Page excerpt:
'''
To increase hot start, Android userspace manages the order that apps
should be killed in a process called ActivityManagerService.
ActivityManagerService tracks every Android app or service that the user
could be interacting with at any time and translates that into a ranked
list for lmkd(low memory killer daemon).  They are likely to be killed by
lmkd if the system has to reclaim memory.  In that sense they are similar
to entries in any other cache.  Those apps are kept alive for
opportunistic performance improvements but those performance improvements
will vary based on the memory requirements of individual workloads.

- Problem

Naturally, cached apps were dominant consumers of memory on the system.
However, they were not significant consumers of swap even though they are
good candidate for swap.  Under investigation, swapping out only begins
once the low zone watermark is hit and kswapd wakes up, but the overall
allocation rate in the system might trip lmkd thresholds and cause a
cached process to be killed(we measured performance swapping out vs.
'''
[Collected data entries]
'''
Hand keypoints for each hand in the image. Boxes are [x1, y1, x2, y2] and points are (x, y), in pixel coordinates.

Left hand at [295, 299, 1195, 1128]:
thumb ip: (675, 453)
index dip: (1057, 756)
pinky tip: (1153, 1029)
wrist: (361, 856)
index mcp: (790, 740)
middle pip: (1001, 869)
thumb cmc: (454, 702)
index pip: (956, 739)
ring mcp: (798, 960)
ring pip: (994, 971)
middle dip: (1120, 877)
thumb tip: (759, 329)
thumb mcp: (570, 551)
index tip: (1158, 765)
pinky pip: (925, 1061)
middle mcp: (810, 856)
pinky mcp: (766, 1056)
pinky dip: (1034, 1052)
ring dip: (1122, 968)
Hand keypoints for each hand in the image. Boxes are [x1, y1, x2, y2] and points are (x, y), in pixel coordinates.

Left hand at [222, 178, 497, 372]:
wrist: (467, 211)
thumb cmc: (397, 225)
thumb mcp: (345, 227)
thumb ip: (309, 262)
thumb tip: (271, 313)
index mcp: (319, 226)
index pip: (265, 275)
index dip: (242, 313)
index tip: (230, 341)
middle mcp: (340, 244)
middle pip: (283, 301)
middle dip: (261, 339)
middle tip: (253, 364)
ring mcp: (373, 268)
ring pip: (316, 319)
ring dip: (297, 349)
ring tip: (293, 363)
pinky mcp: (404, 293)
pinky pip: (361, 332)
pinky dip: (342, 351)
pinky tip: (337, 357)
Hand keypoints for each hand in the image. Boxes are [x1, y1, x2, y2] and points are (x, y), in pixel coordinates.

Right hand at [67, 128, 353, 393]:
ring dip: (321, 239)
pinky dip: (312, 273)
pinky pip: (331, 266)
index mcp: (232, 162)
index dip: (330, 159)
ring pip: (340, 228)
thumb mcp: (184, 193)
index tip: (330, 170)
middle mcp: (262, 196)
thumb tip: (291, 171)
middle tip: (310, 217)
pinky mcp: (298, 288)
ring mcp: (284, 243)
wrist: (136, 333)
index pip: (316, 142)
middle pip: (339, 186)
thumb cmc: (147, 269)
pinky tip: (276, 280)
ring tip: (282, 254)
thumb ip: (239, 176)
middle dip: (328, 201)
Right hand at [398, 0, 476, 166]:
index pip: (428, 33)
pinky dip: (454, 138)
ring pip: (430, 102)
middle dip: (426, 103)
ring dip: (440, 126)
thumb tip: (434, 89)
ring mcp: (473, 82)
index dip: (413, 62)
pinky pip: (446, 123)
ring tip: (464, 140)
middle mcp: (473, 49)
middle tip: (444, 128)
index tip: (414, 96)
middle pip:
'''
Exercise 1: According to the Android memory management excerpt, at what point does swapping out begin?
Exercise 2: Proceed with the Android memory management excerpt from where it stops.

Response 1: Swapping out begins once the low zone watermark is hit and kswapd wakes up.

Response 2:
zapping the memory by killing a process.  Unsurprisingly, zapping is 10x
times faster even though we use zram which is much faster than real
storage) so kill from lmkd will often satisfy the high zone watermark,
resulting in very few pages actually being moved to swap.

- Approach

The approach we chose was to use a new interface to allow userspace to
proactively reclaim entire processes by leveraging platform information.
This allowed us to bypass the inaccuracy of the kernel’s LRUs for pages
that are known to be cold from userspace and to avoid races with lmkd by
reclaiming apps as soon as they entered the cached state.  Additionally,
it could provide many chances for platform to use much information to
optimize memory efficiency.

To achieve the goal, the patchset introduce two new options for madvise.
One is MADV_COLD which will deactivate activated pages and the other is
MADV_PAGEOUT which will reclaim private pages instantly.  These new
options complement MADV_DONTNEED and MADV_FREE by adding non-destructive
ways to gain some free memory space.  MADV_PAGEOUT is similar to
MADV_DONTNEED in a way that it hints the kernel that memory region is not
currently needed and should be reclaimed immediately; MADV_COLD is similar
to MADV_FREE in a way that it hints the kernel that memory region is not
currently needed and should be reclaimed when memory pressure rises.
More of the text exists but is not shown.